#### Parts of the exercise
1: List every date that heads a post in the blog posts about shipping the magazine.
2: Echo the stretch of the blog posts about shipping the magazine from "I know there" through "it with me!", word for word.

#### Page

Friday, February 26, 2016
I have continued full steam since my last post about shipping out pre-orders. I’ve hauled many boxes, labeled many packages, and spent hours on the phone with tech support when things got stuck. It has been a real learning experience doing this shipping in such huge quantities.
I know there are still a small handful of you waiting on shipment notification. I apologize that it took a few days longer than anticipated. Forgive me for the delay. I assure you I’m not resting on my laurels. I’m doing my absolute honest best to get you your copies asap. Mike and Ryan were helping me today and I’ll be getting more help tomorrow. I appreciate your patience, readers!
The enthusiastic feedback is very encouraging! Keep sharing it with me!
Wednesday, February 24, 2016
Then the chaos began. As we were setting up the tables and working out the workflow details, the rest of the crew arrived. There were nine of us working our tails off to get these things out asap for you readers. It was the perfect crew for this project: Richard (from the Living History Days event), Ryan and Tanya (from Liberty Tool), Mike (my studio assistant), my sister-in-law, my mother-in-law, our good friend Brittnay (who did the interview transcriptions), and Julia and I.
We all got along so well even though not everyone had met before. The truth is most of us are drawn to this mid coast Maine area because of very similar interests. Throughout the two days I overheard conversations about hand tools, the role of traditional craft in the today’s society, local food, homeschooling, breastfeeding, spinning wool, raising farm animals, homesteading, hauling water, the role local economy plays in the development of strong community, and the evils of television. Our community here is still living out the back-to-the-land movement inspired by the Nearings in the 1950s so we were in good company.
My wife and I tried to make these two days as fun (and delicious) as possible for everyone. I think I can say with confidence we all had a blast. I am so grateful for their help. They all worked so hard and stayed optimistic to the last minute. There were new friendships made and the existing ones were deepened. What an amazing crew. (Thank you for your help, gang!)
|We ran out of shavings for packing halfway through so Richard began making more!|
|We loaded up Richard's pine box to overflowing several times|
Sunday, February 21, 2016
Tomorrow the freight truck with thousands of magazines arrives. I have a handful of friends lined up waiting for that truck to arrive; when it does, we will commence with the packing. I think we have enough manpower to get these things to the Post Office by Tuesday afternoon but no promises. As I am about to ship Issue One out I thought it would be good to make a few comments about the connected community around M&T.
One of the most powerful things about our technologically connected world is the ability to form community around very specific interests. In what other time period could you have a community of 12,000 people enthusiastic about centuries-old furniture making methods? This opportunity to pool information and experience is something about the internet that I value highly. I’ve learned more from my interactions on blogs, Instagram, and Facebook than most other sources. But how does the high tech ultra-connected internet “community” relate to a print magazine like Mortise & Tenon? Intimately, I hope.

#### Given material
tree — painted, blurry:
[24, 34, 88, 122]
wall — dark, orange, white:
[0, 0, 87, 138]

#### Solved tasks
1:
Friday, February 26, 2016
Wednesday, February 24, 2016
Sunday, February 21, 2016

2:
I know there are still a small handful of you waiting on shipment notification. I apologize that it took a few days longer than anticipated. Forgive me for the delay. I assure you I’m not resting on my laurels. I’m doing my absolute honest best to get you your copies asap. Mike and Ryan were helping me today and I’ll be getting more help tomorrow. I appreciate your patience, readers!
The enthusiastic feedback is very encouraging! Keep sharing it with me!